Learning Semantics, Not Addresses: Runtime Neural Prefetching for Far Memory
Yutong Huang, Zhiyuan Guo, Yiying Zhang
TL;DR
FarSight addresses the challenge of prefetching for far-memory systems by decoupling application semantics from runtime memory addresses and training a compact neural predictor offline. It represents memory access outcomes as ordinals in a small vocabulary and resolves them at runtime with per-page future maps, enabling low-latency, look-ahead prefetching. Implemented in the Linux kernel with a per-core RetNet-based predictor, FarSight achieves sub-microsecond inferences and demonstrates up to $3.6\times$ speedups over state-of-the-art baselines across four data-intensive workloads. The work shows the practicality of DL-based prefetching in far-memory systems and introduces design choices like rotary positional encoding and offline input generalization to make the approach robust and scalable.
Abstract
Memory prefetching has long boosted CPU caches and is increasingly vital for far-memory systems, where large portions of memory are offloaded to cheaper, remote tiers.
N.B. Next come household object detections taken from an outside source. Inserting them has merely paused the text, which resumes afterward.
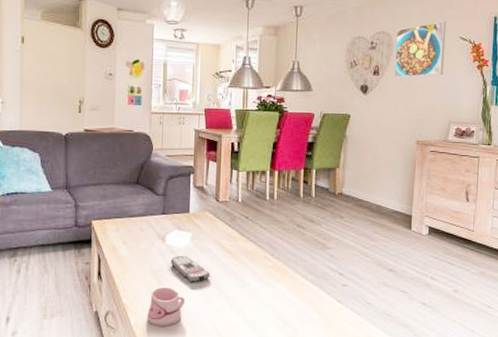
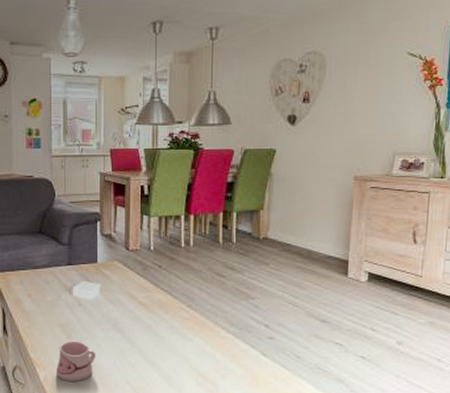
remote control: present [170,255,210,282] -> none [79,308,122,336]
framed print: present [393,20,447,78] -> none [327,34,391,104]

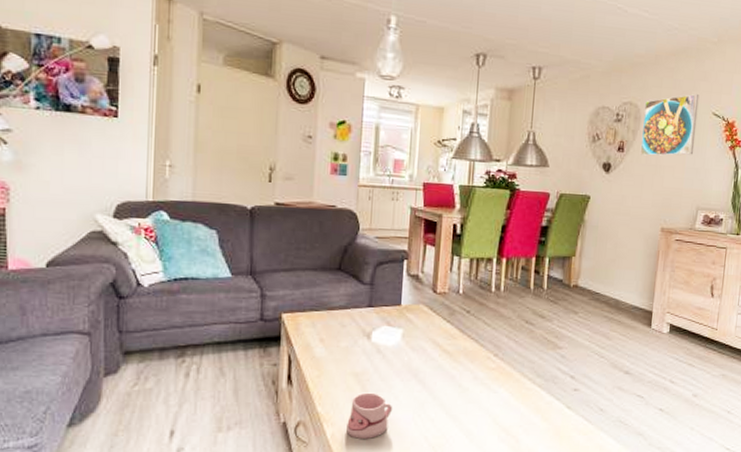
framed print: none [327,34,391,104] -> present [640,93,700,156]

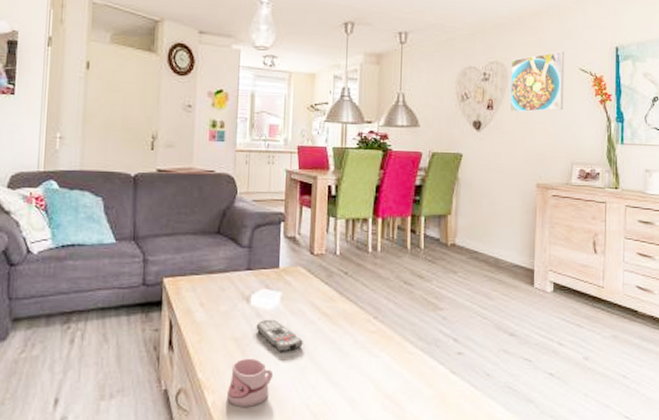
remote control: none [376,355,423,387] -> present [256,319,303,352]

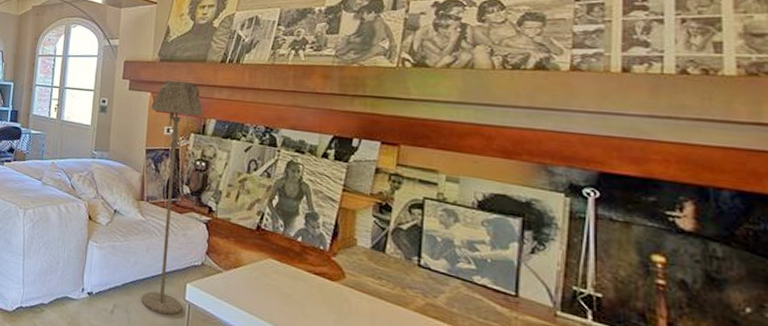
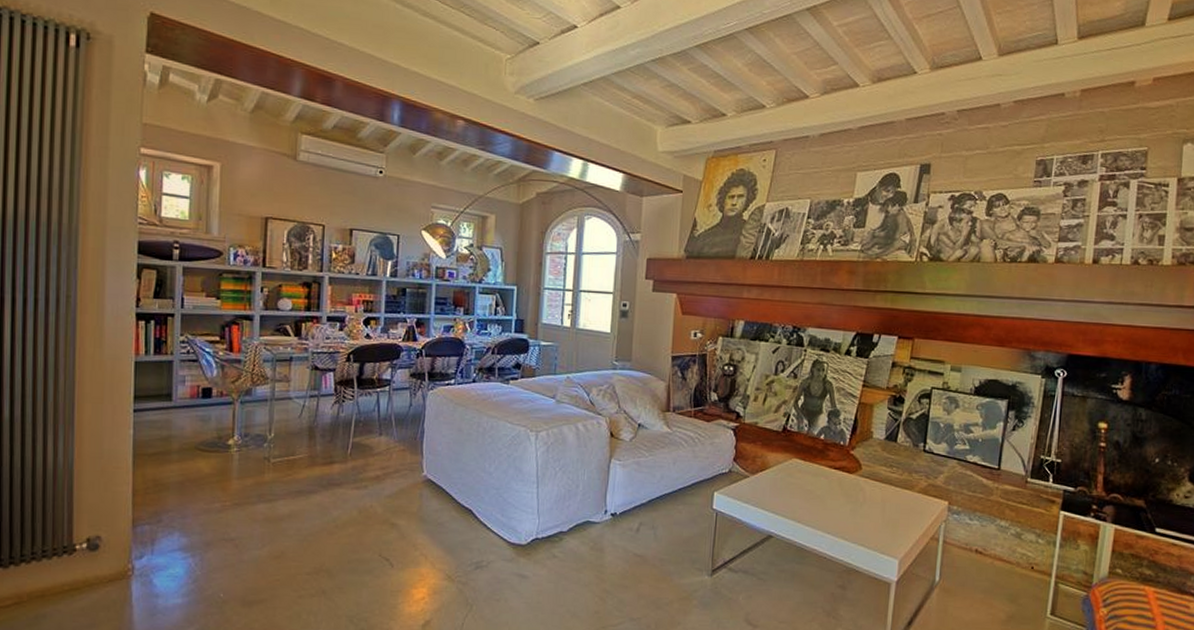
floor lamp: present [141,80,204,315] -> none [667,279,732,526]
While effective prefetching requires accurate prediction of future accesses, prior ML approaches have been limited to simulation or small-scale hardware. We introduce FarSight, the first Linux-based far-memory system to leverage deep learning by decoupling application semantics from runtime memory layout. This separation enables offline-trained models to predict access patterns over a compact ordinal vocabulary, which are resolved at runtime through lightweight mappings. Across four data-intensive workloads, FarSight delivers up to 3.6x higher performance than the state-of-the-art.